### Action item A
From the adversarial examples notebook below, list every function that is imported by name from scipy or skimage.

### Given text

◇ ◇ ◇ ◇

# Basic Adversarial Examples

## Copyright notice

This version (c) 2021 Fabian Offert, [MIT License](LICENSE).

## Colab Setup

Run the below commands only if you imported this notebook into Google Colab! Also **go to Runtime/Change runtime type and pick "GPU" as the hardware accelerator!**

In [None]:
!rm -rf adversarial # In case this is re-run
!git clone https://github.com/zentralwerkstatt/adversarial
!cp ./adversarial/erika_299x299.jpg ./
!cp ./adversarial/giant_panda_299x299.jpg ./
!cp ./adversarial/*synset_words.txt ./

In [None]:
!nvidia-smi # Check what kind of GPU we got

## Imports

We are using PyTorch as our deep learning framework.

In [None]:
import torch as t
import torch.nn as nn
import torch.nn.functional as F
import torchvision as tv

import numpy as np

from scipy.ndimage.filters import gaussian_filter, median_filter
from skimage.restoration import denoise_bilateral, denoise_tv_chambolle
import PIL.Image, PIL.ImageChops

import os
import random
from io import BytesIO
from IPython import display

## Model to attack

We are using the (very common) InceptionV3 architecture, pre-trained on ImageNet for most tasks, but also load VGG16 and VGG19 to test the "universality" of adversarial attacks (optional). **Colab users note: this may take a while, as the pre-trained weights have to be loaded in the background!**

In [None]:
device = t.device("cuda:0" if t.cuda.is_available() else "cpu") # Use GPU if available
f1 = tv.models.inception_v3(pretrained=True).to(device)
f2 = tv.models.vgg16(pretrained=True).to(device)
f3 = tv.models.vgg19(pretrained=True).to(device)

◇ ◇ ◇ ◇

### Records shown
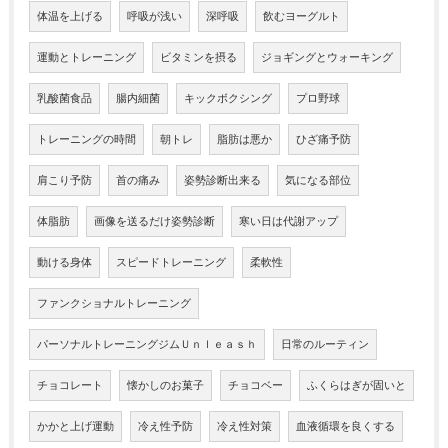
体温を上げる
呼吸が浅い
深呼吸
飲むヨーグルト
運動とトレーニング
ビタミンを摂る
ジョギングとウォーキング
乳酸菌食品
腸内細菌
キックボクシング
プロ野球
トレーニングの時間
朝トレ
脂肪は悪か
ひざ痛予防
肩こり予防
首の痛み
姿勢診断出来る
気になる部位
体脂肪
画像を送るだけ姿勢診断
寒い日は代謝アップ
動ける身体
スピードトレーニング
柔軟性
ファンクショナルトレーニング
パーソナルトレーニングジムＵｎｌｅａｓｈ
日常のルーティン
チョコレート
懐かしのお菓子
チョコベー
ふくらはぎが固いと
かかと上げ運動
冷え性予防
冷え性対策
血液循環を良くする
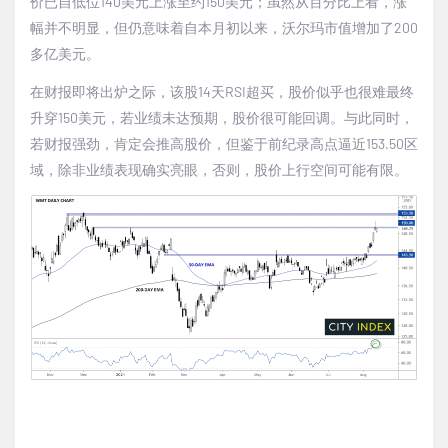
价已自低位140美元上涨至约150美元；虽然从百分比上看，涨
幅并不明显，但仍意味着自本月初以来，沃尔玛市值增加了200
多亿美元。
在财报即将出炉之际，该股14天RSI超买，股价似乎也很难最终
升穿150美元，若业绩未达预期，股价很可能回调。与此同时，
若财报强劲，肯定会推高股价，但鉴于前纪录高点逼近153.50区
域，除非业绩表现确实亮眼，否则，股价上行空间可能有限。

◇ ◇ ◇ ◇

### Action item B
In the text read from the pictures in the listing above, change "150美元" to "155美元" and give all the other lines unchanged. Leave the picture markers out of your answer.

### Worked solution A
gaussian_filter, median_filter, denoise_bilateral, denoise_tv_chambolle

### Worked solution B
体温を上げる
呼吸が浅い
深呼吸
飲むヨーグルト
運動とトレーニング
ビタミンを摂る
ジョギングとウォーキング
乳酸菌食品
腸内細菌
キックボクシング
プロ野球
トレーニングの時間
朝トレ
脂肪は悪か
ひざ痛予防
肩こり予防
首の痛み
姿勢診断出来る
気になる部位
体脂肪
画像を送るだけ姿勢診断
寒い日は代謝アップ
動ける身体
スピードトレーニング
柔軟性
ファンクショナルトレーニング
パーソナルトレーニングジムＵｎｌｅａｓｈ
日常のルーティン
チョコレート
懐かしのお菓子
チョコベー
ふくらはぎが固いと
かかと上げ運動
冷え性予防
冷え性対策
血液循環を良くする
价已自低位140美元上涨至约155美元；虽然从百分比上看，涨
幅并不明显，但仍意味着自本月初以来，沃尔玛市值增加了200
多亿美元。
在财报即将出炉之际，该股14天RSI超买，股价似乎也很难最终
升穿155美元，若业绩未达预期，股价很可能回调。与此同时，
若财报强劲，肯定会推高股价，但鉴于前纪录高点逼近153.50区
域，除非业绩表现确实亮眼，否则，股价上行空间可能有限。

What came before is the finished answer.